---- EXERCISE MATERIAL

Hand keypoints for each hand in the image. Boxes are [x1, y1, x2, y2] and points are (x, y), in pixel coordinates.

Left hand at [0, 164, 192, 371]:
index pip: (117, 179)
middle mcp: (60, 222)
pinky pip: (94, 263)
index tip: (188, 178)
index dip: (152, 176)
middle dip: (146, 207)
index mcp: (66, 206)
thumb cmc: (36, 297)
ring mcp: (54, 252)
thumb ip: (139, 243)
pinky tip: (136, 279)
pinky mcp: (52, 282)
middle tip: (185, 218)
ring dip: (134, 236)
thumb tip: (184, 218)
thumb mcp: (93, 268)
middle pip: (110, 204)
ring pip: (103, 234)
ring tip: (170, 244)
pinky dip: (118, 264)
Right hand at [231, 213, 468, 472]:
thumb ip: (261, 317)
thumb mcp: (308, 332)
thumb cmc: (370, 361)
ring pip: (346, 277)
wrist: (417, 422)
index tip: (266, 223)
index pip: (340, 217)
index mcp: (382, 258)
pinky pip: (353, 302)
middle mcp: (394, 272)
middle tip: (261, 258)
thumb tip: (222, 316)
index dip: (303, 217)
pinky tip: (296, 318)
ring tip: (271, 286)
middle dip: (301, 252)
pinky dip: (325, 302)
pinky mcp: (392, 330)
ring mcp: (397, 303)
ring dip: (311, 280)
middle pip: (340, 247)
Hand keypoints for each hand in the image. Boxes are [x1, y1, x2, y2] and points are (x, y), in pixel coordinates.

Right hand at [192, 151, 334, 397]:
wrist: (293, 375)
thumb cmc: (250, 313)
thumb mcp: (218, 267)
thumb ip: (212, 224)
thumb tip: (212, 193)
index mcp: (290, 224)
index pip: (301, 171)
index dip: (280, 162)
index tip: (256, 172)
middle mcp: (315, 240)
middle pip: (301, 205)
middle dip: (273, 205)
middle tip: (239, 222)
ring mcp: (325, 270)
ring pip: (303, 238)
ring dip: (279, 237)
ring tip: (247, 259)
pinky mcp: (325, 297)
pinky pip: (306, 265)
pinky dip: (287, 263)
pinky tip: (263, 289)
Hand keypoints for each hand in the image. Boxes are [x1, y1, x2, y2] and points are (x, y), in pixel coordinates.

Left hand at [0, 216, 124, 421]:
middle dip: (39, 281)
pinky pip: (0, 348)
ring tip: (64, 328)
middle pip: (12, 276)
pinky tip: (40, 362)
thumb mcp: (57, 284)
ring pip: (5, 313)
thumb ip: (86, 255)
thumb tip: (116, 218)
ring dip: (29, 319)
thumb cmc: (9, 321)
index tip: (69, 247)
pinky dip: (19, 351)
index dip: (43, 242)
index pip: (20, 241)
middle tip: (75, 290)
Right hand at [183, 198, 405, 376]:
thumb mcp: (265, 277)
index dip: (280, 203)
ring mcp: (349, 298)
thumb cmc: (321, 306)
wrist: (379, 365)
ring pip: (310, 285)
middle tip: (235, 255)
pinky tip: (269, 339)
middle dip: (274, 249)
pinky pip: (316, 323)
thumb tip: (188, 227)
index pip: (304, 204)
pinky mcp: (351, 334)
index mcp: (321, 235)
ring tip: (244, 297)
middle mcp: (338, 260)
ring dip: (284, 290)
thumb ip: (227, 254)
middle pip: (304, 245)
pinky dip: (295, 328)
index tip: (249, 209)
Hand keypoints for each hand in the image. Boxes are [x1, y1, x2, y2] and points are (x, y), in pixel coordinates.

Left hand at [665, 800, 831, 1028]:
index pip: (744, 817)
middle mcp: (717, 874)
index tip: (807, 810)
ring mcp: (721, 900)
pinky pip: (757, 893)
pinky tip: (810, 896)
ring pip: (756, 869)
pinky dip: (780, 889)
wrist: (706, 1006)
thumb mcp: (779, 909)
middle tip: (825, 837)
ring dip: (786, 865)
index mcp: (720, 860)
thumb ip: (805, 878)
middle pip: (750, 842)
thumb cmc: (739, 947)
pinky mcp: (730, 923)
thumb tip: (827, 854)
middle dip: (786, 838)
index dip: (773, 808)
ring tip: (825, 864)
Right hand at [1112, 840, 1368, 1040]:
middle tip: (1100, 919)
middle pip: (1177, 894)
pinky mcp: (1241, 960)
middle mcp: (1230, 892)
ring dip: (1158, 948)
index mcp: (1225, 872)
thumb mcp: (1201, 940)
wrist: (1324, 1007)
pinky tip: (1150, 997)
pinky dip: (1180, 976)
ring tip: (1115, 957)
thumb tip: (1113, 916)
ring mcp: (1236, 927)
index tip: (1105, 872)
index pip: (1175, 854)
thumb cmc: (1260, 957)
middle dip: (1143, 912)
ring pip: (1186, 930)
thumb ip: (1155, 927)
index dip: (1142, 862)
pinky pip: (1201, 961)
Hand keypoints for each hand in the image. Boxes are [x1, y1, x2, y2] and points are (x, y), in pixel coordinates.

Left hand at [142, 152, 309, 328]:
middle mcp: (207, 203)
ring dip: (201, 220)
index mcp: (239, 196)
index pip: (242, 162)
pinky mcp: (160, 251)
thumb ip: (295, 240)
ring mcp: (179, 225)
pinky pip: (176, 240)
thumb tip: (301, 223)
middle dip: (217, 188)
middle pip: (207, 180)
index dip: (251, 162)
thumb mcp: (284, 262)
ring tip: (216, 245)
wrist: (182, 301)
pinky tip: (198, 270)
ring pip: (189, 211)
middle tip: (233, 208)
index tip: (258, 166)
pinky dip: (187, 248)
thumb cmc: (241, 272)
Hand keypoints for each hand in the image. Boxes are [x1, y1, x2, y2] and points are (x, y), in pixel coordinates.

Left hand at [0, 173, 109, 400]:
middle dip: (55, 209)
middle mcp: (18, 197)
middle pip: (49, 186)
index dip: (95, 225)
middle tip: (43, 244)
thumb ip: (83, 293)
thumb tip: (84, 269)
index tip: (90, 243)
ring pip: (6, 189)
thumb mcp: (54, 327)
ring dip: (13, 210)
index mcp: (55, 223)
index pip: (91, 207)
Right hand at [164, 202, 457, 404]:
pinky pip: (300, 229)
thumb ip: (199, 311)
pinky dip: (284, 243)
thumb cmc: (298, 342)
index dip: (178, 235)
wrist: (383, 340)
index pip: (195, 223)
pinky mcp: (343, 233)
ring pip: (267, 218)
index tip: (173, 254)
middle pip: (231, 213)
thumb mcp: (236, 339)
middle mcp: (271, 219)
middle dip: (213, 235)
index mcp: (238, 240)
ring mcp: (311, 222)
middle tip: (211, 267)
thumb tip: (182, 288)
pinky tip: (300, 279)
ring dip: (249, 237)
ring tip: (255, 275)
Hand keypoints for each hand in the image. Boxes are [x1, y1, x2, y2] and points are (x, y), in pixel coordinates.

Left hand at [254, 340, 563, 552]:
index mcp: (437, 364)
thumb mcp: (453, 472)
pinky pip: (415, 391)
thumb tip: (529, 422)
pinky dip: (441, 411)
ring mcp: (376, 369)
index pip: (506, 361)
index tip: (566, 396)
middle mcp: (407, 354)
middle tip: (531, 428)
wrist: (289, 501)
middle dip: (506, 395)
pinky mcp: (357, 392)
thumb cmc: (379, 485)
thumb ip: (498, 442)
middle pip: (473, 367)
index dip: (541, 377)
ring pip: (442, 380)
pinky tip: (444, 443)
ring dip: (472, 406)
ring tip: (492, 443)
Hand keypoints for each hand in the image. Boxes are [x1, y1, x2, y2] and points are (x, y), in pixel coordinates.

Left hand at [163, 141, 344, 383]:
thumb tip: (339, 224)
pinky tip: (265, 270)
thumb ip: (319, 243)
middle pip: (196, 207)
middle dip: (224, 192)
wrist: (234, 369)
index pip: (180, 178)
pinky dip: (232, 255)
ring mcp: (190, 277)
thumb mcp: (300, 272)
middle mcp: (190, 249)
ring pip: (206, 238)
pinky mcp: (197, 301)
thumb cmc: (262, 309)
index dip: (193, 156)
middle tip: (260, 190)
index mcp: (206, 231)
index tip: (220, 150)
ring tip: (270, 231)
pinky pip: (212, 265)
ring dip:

--------

From the data above, reproduce word for word the lines running from the line with "pinky tip: (296, 318)" to the line with "thumb tip: (212, 193)", ends included.

pinky tip: (296, 318)
ring tip: (271, 286)
middle dip: (301, 252)
pinky dip: (325, 302)
pinky mcp: (392, 330)
ring mcp: (397, 303)
ring dip: (311, 280)
middle pip: (340, 247)
Hand keypoints for each hand in the image. Boxes are [x1, y1, x2, y2] and points are (x, y), in pixel coordinates.

Right hand at [192, 151, 334, 397]:
wrist: (293, 375)
thumb cmc: (250, 313)
thumb mcp: (218, 267)
thumb ip: (212, 224)
thumb tip: (212, 193)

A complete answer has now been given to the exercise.